(Beginning of DATA IN THIS EXERCISE)
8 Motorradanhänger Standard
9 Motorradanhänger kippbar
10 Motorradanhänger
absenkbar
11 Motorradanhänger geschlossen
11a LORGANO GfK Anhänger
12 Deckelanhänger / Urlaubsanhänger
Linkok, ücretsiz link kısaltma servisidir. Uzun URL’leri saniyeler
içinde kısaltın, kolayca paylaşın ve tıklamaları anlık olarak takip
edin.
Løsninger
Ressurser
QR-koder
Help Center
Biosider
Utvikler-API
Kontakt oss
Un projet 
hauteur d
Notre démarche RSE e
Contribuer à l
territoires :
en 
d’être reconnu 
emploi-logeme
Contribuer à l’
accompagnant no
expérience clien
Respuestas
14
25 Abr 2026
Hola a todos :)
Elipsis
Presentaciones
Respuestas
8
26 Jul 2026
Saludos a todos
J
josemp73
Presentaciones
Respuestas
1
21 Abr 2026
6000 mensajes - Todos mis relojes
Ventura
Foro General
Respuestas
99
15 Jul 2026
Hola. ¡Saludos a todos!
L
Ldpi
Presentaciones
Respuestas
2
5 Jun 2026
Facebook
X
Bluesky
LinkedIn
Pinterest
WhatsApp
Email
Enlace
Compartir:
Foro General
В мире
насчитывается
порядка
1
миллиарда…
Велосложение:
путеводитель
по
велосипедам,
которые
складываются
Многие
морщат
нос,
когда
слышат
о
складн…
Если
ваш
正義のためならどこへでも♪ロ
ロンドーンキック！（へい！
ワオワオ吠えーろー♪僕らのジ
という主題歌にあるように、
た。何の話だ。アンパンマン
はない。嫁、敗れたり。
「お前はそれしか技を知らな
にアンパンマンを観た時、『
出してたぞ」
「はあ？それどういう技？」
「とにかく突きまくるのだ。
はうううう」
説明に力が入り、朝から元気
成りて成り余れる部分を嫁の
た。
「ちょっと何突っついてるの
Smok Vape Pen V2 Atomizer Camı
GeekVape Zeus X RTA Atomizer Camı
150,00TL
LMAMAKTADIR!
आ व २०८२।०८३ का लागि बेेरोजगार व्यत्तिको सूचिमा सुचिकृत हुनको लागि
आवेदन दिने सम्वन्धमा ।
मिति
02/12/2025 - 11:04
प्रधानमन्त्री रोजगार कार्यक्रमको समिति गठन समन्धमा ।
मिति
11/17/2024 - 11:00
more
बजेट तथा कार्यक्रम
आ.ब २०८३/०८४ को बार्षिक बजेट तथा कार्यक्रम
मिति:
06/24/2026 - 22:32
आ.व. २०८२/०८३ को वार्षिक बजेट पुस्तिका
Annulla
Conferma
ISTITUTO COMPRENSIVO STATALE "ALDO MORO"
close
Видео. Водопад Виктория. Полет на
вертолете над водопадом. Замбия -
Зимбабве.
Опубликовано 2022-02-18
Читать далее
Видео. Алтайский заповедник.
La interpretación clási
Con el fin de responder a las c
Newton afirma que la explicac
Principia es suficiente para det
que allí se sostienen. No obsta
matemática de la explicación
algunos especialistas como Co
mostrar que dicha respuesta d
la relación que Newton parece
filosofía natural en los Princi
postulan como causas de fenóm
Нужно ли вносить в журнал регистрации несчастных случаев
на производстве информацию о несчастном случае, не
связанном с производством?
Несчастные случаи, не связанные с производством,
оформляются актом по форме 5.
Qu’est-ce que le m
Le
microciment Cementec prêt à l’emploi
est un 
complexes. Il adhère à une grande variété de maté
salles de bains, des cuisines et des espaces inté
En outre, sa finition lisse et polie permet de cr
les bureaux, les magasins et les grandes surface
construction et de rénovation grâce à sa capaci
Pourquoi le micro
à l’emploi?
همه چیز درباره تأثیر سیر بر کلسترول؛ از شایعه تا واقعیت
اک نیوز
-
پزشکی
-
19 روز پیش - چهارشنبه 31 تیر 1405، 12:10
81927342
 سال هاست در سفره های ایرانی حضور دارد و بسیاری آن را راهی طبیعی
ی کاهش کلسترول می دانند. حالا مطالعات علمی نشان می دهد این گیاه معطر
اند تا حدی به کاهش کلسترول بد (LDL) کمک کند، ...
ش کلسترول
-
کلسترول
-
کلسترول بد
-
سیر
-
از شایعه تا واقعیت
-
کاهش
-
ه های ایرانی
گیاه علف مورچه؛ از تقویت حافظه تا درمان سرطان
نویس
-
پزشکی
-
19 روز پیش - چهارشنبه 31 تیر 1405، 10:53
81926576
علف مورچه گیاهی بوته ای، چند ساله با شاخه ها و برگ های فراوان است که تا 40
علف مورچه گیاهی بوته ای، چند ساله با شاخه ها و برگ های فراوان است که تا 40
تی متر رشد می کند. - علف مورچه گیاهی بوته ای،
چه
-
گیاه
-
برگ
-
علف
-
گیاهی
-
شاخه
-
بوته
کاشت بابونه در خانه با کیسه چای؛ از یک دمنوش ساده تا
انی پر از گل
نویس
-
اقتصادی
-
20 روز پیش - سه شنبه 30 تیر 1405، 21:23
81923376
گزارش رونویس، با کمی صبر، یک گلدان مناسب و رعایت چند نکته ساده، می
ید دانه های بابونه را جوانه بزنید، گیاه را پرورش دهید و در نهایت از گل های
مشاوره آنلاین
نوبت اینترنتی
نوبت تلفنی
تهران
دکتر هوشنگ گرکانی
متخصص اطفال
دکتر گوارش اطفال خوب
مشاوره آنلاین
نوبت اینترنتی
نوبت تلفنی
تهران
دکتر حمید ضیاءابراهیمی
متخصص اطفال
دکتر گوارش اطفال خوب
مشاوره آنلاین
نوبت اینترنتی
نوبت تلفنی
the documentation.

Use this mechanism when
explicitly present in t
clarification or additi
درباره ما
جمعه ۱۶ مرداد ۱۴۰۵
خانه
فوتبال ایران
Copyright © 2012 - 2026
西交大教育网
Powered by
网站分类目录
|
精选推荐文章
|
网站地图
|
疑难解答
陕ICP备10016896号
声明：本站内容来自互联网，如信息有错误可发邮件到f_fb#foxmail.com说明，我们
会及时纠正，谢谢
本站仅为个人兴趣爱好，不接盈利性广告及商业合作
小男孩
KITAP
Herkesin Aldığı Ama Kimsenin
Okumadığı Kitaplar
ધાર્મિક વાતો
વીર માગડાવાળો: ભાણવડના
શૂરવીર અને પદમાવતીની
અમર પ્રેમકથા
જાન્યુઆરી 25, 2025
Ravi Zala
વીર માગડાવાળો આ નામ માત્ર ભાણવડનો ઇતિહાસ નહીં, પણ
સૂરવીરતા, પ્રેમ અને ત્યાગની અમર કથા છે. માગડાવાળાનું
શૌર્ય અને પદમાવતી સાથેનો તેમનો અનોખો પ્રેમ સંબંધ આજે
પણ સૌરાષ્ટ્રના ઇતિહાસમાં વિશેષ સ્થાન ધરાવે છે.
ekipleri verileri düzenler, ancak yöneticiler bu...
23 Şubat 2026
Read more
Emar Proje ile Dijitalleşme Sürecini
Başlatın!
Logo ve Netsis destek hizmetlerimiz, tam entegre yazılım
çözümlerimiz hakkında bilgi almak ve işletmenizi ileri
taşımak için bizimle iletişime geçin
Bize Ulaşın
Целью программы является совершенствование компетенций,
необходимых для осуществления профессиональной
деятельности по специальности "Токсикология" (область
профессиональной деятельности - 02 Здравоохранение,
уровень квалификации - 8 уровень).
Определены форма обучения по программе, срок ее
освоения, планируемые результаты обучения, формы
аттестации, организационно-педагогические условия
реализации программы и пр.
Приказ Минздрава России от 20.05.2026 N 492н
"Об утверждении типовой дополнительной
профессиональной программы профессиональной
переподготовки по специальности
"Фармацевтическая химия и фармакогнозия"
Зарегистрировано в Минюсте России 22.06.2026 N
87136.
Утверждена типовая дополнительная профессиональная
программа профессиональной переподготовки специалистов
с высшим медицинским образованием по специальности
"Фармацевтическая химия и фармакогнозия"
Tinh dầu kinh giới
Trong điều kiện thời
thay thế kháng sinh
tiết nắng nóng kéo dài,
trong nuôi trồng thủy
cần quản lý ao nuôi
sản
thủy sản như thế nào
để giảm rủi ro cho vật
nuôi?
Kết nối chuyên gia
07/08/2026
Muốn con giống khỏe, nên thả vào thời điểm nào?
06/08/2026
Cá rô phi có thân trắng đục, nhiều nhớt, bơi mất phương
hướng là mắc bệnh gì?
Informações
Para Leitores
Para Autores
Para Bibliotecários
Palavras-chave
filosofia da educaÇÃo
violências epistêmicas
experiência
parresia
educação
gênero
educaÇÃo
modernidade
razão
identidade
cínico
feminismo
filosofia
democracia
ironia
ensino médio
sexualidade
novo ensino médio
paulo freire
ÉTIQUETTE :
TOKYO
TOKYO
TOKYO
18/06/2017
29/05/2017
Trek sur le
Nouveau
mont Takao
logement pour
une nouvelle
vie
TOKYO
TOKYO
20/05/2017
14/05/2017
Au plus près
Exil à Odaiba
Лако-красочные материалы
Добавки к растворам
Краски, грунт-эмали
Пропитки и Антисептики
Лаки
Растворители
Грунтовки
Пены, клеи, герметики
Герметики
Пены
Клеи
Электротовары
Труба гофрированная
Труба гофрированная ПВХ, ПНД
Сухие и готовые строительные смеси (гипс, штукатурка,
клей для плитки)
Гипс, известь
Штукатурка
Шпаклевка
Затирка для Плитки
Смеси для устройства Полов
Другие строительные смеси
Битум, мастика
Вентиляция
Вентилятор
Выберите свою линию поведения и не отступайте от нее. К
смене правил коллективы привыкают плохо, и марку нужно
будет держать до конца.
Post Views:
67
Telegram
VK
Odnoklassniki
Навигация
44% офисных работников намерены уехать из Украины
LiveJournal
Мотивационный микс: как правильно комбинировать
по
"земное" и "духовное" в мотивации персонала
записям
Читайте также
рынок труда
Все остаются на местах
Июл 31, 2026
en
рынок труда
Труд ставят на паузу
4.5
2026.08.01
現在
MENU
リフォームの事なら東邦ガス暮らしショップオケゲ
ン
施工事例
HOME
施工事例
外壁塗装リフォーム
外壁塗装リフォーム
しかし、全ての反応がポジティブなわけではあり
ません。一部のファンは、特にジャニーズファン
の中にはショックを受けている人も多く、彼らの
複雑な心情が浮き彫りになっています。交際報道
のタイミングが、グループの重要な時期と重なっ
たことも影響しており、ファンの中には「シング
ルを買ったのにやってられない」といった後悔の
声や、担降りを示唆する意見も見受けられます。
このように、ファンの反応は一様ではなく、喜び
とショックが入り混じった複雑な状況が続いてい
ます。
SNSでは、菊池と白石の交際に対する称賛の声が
(End of DATA IN THIS EXERCISE)
■ **EXERCISE DIRECTIONS**:
Where a line above holds the string "Труба", copy that line.

■ **RESPONSE BOX**:
Труба гофрированная
Труба гофрированная ПВХ, ПНД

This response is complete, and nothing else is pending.